- Work to be completed:
Given the listing below, write out exactly the lines starting with the line that has "(IHC) of human" and going on through the line that has "is an image", both kept.

- Data records:
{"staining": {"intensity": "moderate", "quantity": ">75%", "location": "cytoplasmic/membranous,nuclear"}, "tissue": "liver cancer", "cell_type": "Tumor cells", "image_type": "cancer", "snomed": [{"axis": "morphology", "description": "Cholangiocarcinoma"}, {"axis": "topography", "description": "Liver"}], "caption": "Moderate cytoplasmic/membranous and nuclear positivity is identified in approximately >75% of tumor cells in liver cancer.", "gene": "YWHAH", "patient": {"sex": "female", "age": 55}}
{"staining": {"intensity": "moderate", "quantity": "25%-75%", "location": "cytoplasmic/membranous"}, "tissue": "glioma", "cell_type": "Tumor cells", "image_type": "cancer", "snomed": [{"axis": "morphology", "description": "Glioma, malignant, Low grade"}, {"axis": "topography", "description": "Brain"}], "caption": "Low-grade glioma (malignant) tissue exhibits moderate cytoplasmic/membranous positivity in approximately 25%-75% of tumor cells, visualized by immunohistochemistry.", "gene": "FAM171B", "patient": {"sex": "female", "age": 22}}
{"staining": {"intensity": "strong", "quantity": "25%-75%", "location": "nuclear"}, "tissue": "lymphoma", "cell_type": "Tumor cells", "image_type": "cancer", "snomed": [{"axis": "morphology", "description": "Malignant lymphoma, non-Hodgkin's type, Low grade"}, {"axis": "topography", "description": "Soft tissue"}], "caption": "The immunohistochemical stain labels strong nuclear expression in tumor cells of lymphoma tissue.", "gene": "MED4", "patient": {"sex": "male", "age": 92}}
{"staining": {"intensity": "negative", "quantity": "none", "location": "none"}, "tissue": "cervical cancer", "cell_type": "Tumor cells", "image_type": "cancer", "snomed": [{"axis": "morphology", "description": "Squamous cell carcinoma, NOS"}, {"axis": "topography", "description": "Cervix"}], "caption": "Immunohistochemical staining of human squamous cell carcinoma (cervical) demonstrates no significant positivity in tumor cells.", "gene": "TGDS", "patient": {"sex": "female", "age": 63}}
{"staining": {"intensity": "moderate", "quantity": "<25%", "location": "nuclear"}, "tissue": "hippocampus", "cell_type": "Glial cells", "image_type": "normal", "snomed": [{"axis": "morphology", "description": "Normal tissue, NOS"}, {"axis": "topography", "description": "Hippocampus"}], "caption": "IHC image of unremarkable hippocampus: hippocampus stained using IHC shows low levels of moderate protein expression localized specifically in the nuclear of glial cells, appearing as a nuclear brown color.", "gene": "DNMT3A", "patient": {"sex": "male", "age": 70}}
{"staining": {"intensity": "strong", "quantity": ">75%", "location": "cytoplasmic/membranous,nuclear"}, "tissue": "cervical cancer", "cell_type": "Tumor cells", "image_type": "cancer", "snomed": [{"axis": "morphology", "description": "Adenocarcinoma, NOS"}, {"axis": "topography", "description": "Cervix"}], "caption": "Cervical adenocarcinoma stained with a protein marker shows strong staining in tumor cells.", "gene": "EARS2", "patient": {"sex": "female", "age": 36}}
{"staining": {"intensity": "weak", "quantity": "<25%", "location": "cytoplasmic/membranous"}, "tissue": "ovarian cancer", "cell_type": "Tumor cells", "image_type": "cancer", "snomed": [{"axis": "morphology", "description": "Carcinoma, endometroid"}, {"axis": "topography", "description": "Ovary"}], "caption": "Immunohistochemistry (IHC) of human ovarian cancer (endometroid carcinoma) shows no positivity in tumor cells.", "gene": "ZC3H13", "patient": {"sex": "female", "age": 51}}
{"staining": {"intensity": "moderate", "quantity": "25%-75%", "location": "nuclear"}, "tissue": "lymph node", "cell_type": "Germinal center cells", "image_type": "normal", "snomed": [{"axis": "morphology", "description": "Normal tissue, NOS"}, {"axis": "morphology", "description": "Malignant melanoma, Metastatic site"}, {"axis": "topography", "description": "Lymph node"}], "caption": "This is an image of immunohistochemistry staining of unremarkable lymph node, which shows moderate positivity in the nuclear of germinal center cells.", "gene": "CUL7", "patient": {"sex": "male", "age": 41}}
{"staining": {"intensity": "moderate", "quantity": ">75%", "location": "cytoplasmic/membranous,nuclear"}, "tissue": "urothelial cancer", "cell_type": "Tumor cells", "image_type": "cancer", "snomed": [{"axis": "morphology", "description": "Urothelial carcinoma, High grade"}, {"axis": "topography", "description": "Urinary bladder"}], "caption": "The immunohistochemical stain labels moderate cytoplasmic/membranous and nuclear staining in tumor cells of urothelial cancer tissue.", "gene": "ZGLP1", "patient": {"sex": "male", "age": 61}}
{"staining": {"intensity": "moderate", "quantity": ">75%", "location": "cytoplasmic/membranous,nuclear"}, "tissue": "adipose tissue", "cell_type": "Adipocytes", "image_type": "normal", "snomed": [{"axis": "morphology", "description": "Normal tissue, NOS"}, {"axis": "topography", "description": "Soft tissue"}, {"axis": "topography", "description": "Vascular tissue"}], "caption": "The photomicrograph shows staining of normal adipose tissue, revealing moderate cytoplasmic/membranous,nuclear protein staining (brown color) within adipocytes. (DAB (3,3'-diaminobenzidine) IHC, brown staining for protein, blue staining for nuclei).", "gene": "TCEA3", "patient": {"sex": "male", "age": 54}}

- Task output:
{"staining": {"intensity": "weak", "quantity": "<25%", "location": "cytoplasmic/membranous"}, "tissue": "ovarian cancer", "cell_type": "Tumor cells", "image_type": "cancer", "snomed": [{"axis": "morphology", "description": "Carcinoma, endometroid"}, {"axis": "topography", "description": "Ovary"}], "caption": "Immunohistochemistry (IHC) of human ovarian cancer (endometroid carcinoma) shows no positivity in tumor cells.", "gene": "ZC3H13", "patient": {"sex": "female", "age": 51}}
{"staining": {"intensity": "moderate", "quantity": "25%-75%", "location": "nuclear"}, "tissue": "lymph node", "cell_type": "Germinal center cells", "image_type": "normal", "snomed": [{"axis": "morphology", "description": "Normal tissue, NOS"}, {"axis": "morphology", "description": "Malignant melanoma, Metastatic site"}, {"axis": "topography", "description": "Lymph node"}], "caption": "This is an image of immunohistochemistry staining of unremarkable lymph node, which shows moderate positivity in the nuclear of germinal center cells.", "gene": "CUL7", "patient": {"sex": "male", "age": 41}}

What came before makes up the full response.